La quince horas y cincuenta
y cuatro minutos yacían lustrosas en el reloj de la estación. Un humilde
encargado fijaba en él su vista con una sola idea en la cabeza: Hoy me piro a
las cinco en punto y que salga el sol por Antequera. No tenía ni puta idea de
lo que significaba la frase. Por suerte, no incidía en la importancia de su
noble objetivo.
Para que esto fuera posible
y vencer por primera vez su batalla contra el temible minutero, resultaba
imprescindible que Rober (señor del robeturno en cuyo sublime estandarte se
puede leer “vamos que nos vamos”) llegara a las dieciséis horas. El plan era
perfecto. Rober llegaría puntual, diez minutos más tarde quedaría contado el
pollo y el piece-count completado a falta de la última resta. Malditas unidades
vendidas. Diez minutos más para cerrar cada caja. Llegado este punto debían ser
las dieciséis y treinta como muy tarde. En la media hora siguiente el fondo
habría de ser contado con premura y las comidas de empleado pasadas al sistema.
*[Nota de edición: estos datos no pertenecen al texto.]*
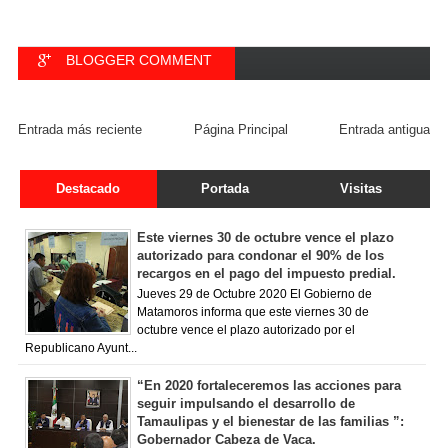
BLOGGER COMMENT
FACEBOOK COMMENT
Entrada más reciente
Página Principal
Entrada antigua
Destacado
Portada
Visitas
Este viernes 30 de octubre vence el plazo
autorizado para condonar el 90% de los
recargos en el pago del impuesto predial.
Jueves 29 de Octubre 2020 El Gobierno de
Matamoros informa que este viernes 30 de
octubre vence el plazo autorizado por el
Republicano Ayunt...
“En 2020 fortaleceremos las acciones para
seguir impulsando el desarrollo de
Tamaulipas y el bienestar de las familias ”:
Gobernador Cabeza de Vaca.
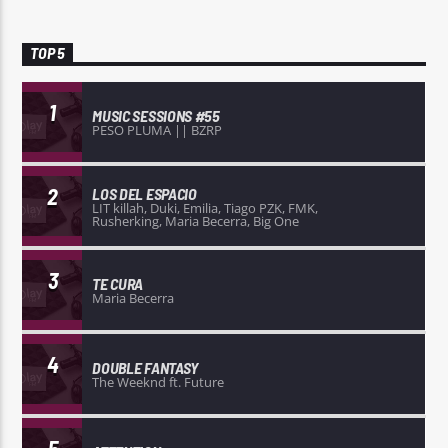
TOP 5
1
MUSIC SESSIONS #55
PESO PLUMA || BZRP
2
LOS DEL ESPACIO
LIT killah, Duki, Emilia, Tiago PZK, FMK,
Rusherking, Maria Becerra, Big One
3
TE CURA
Maria Becerra
4
DOUBLE FANTASY
The Weeknd ft. Future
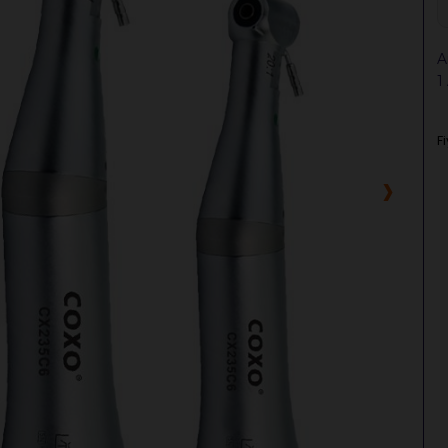
A
1
F
›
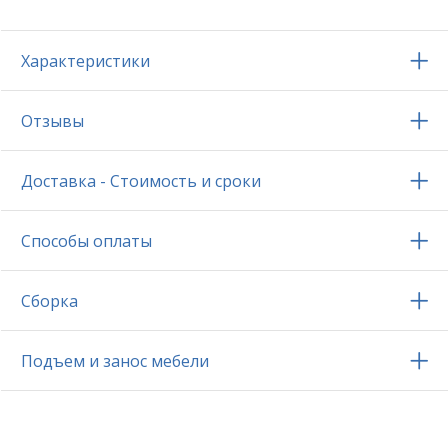
Характеристики
Отзывы
Доставка - Стоимость и сроки
Способы оплаты
Сборка
Подъем и занос мебели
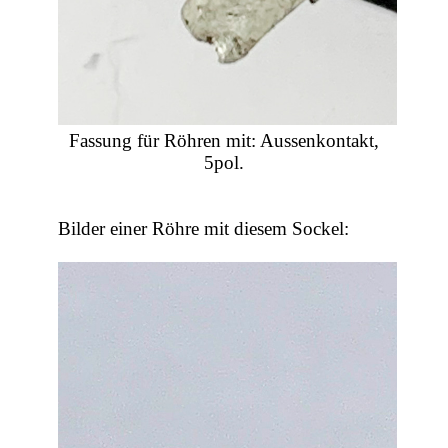
Fassung für Röhren mit: Aussenkontakt,
5pol.
Bilder einer Röhre mit diesem Sockel:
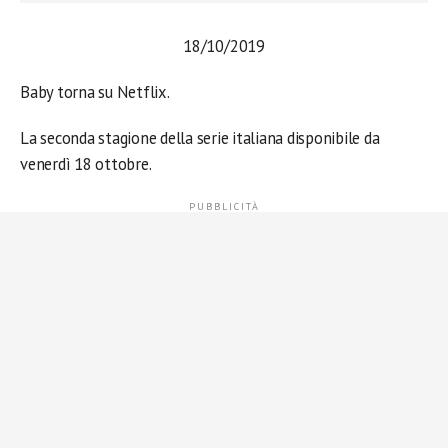
18/10/2019
Baby torna su Netflix.
La seconda stagione della serie italiana disponibile da
venerdì 18 ottobre.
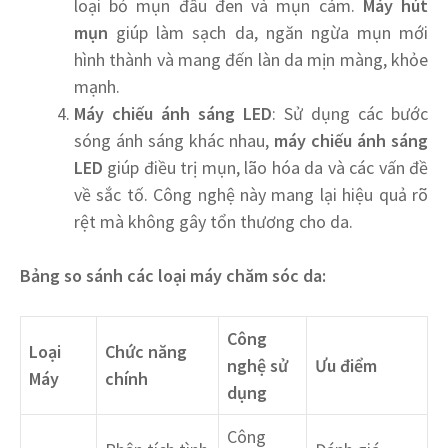
loại bỏ mụn đầu đen và mụn cám.
Máy hút
mụn
giúp làm sạch da, ngăn ngừa mụn mới
hình thành và mang đến làn da mịn màng, khỏe
mạnh.
Máy chiếu ánh sáng LED
: Sử dụng các bước
sóng ánh sáng khác nhau,
máy chiếu ánh sáng
LED
giúp điều trị mụn, lão hóa da và các vấn đề
về sắc tố. Công nghệ này mang lại hiệu quả rõ
rệt mà không gây tổn thương cho da.
Bảng so sánh các loại máy chăm sóc da:
Công
Loại
Chức năng
nghệ sử
Ưu điểm
Máy
chính
dụng
Công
Incluso contando con otros diez minutos de contingencias (como por ejemplo
“tráeme cambio” o “descuento de empleado”, frases terribles donde las haya) el
tiempo tenía que ser suficiente.
Algo alertó a nuestro noble
Responsable de Turno. Llevaba demasiado tiempo pensando en ello. El minutero ya
estaba en el cincuenta y siete. La tarea
se presentaba imposible. Entonces, henchido de rabia y poseído por su
profesionalidad gritó “manos y pinzas, chicos”, asió la pinza amarilla para
crudos y panes y clamó a Encarna Sanders y Ramoncín maldiciendo su desdicha. Un
momento. ¿Qué avistan mis ojos en el pasillo hacia el mueble?, pensó. ¿Es un
avión? ¿Un héroe de paisano? ¿La velocidad hecha carne? No, no era ninguna de
esas cosas. Tampoco era Lupe hablando con nadie. Era Rober cagándose en las
leyes de la física.
Antes de poder asimilarlo se
oyó en todo KFC el estruendo de una puerta cerrándose a la velocidad de la luz.
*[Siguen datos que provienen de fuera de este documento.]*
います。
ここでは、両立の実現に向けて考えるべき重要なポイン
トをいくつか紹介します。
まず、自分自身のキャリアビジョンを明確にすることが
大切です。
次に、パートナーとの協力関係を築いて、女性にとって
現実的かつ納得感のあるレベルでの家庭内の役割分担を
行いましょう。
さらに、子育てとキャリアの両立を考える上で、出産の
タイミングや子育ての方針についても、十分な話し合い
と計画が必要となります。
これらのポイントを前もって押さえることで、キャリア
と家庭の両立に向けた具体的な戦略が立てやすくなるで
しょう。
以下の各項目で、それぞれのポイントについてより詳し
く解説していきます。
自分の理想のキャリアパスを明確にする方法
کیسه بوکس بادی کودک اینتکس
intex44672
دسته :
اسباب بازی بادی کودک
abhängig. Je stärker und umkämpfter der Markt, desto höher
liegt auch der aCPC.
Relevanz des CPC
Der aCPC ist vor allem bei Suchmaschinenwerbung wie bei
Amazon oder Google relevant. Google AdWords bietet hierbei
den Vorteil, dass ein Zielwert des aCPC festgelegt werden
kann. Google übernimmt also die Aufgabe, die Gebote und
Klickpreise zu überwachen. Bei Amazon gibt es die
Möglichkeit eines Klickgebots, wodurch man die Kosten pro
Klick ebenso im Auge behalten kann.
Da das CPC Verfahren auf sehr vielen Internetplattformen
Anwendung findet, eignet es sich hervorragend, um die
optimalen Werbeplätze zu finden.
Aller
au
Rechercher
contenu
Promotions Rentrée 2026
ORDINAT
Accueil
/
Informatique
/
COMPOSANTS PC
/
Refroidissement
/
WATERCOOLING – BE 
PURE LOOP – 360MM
Antes de que nadie, cajeros o cocineros, encargados o estacionistas, pudieran
expresar una mínima onomatopeya de asombro, la puerta volvió a sonar igual.
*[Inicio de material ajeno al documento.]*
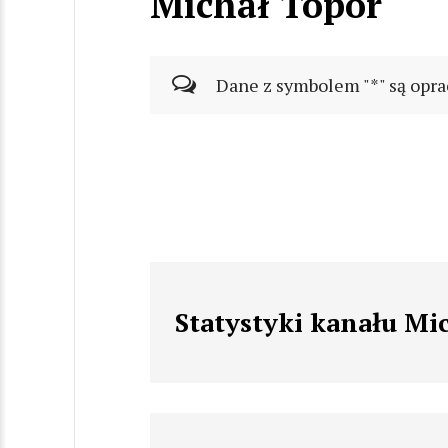
Michał Topór
Dane z symbolem "*" są opra
Statystyki kanału Mi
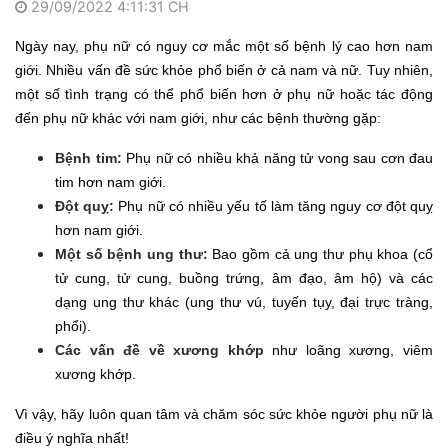
29/09/2022 4:11:31 CH
Ngày nay, phụ nữ có nguy cơ mắc một số bệnh lý cao hơn nam
giới
. Nhiều vấn đề sức khỏe phổ biến ở cả nam và nữ. Tuy nhiên,
một số tình trạng có thể phổ biến hơn ở phụ nữ hoặc tác động
đến phụ nữ khác với nam giới, như các bệnh thường gặp:
Bệnh tim:
Phụ nữ có nhiều khả năng tử vong sau cơn đau
tim hơn nam giới.
Đột quỵ:
Phụ nữ có nhiều yếu tố làm tăng nguy cơ đột quỵ
hơn nam giới.
Một số bệnh ung thư:
Bao gồm cả ung thư phụ khoa (cổ
tử cung, tử cung, buồng trứng, âm đạo, âm hộ) và các
dạng ung thư khác (ung thư vú, tuyến tụy, đại trực tràng,
phổi).
Các vấn đề về xương khớp
như loãng xương, viêm
xương khớp.
Vì vậy, hãy luôn quan tâm và chăm sóc sức khỏe người phụ nữ là
điều ý nghĩa nhất!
Rober se tele transportó al lava-manos de estación (para que le vean
lavárselas) y dijo sencillamente “hola”.
Nuestro encargado miró el
reloj de nuevo. Faltaban quince segundos para las dieciséis en punto. Suspiró
aliviado, respondió al saludo de Rober y volcó toda su felicidad en cumplir con
el plan que tan hábilmente había urdido. Pero, queridos niños, la cosa no quedó
ahí. En el tiempo en que el RT de mañana suspiró, saludó y volcó su felicidad,
el increíble Rober sacó la descongelación, empacó dos purés, hizo el
posicionamiento y contó dos chistes.
La leyenda del increíble
hombre Speedy no había hecho más que comenzar.